[Dataset items]
**********

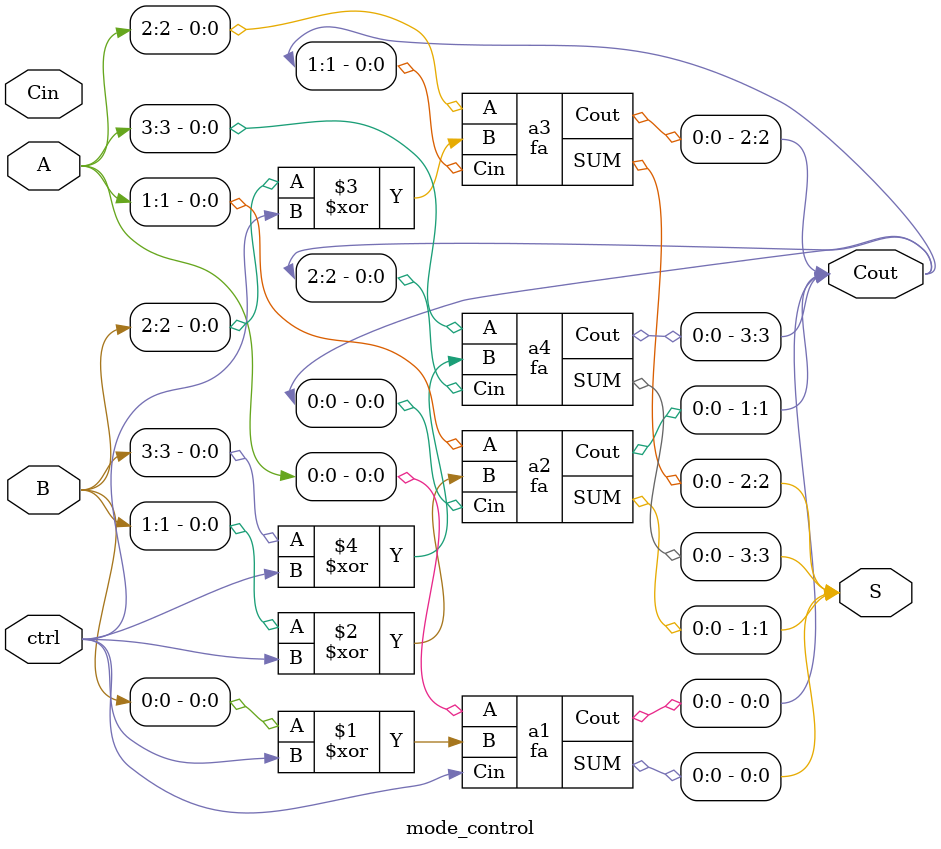
<source format=v>
module fa( A, B, Cin, SUM, Cout);
    input A, B, Cin;
    output SUM, Cout;
    assign SUM = (( A ^ B ) ^ Cin );
    assign Cout = (( A & B)|( B & Cin )|( A & Cin ));
endmodule

module mode_control(S,Cout,A,B,Cin,ctrl);
    output [3:0] S,Cout;
    input [3:0] A,B;
    input Cin, ctrl;
    
    fa a1(A[0], B[0]^ctrl, ctrl, S[0], Cout[0]);
    fa a2(A[1], B[1]^ctrl, Cout[0], S[1], Cout[1]);
    fa a3(A[2], B[2]^ctrl, Cout[1], S[2], Cout[2]);
    fa a4(A[3], B[3]^ctrl, Cout[2], S[3], Cout[3]);
    
endmodule 

</source>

**********

» GOAL OF THE EXERCISE: After counting the lines above that include the word "ctrl", give only the number.

» SOLUTION FOR THIS TASK: 6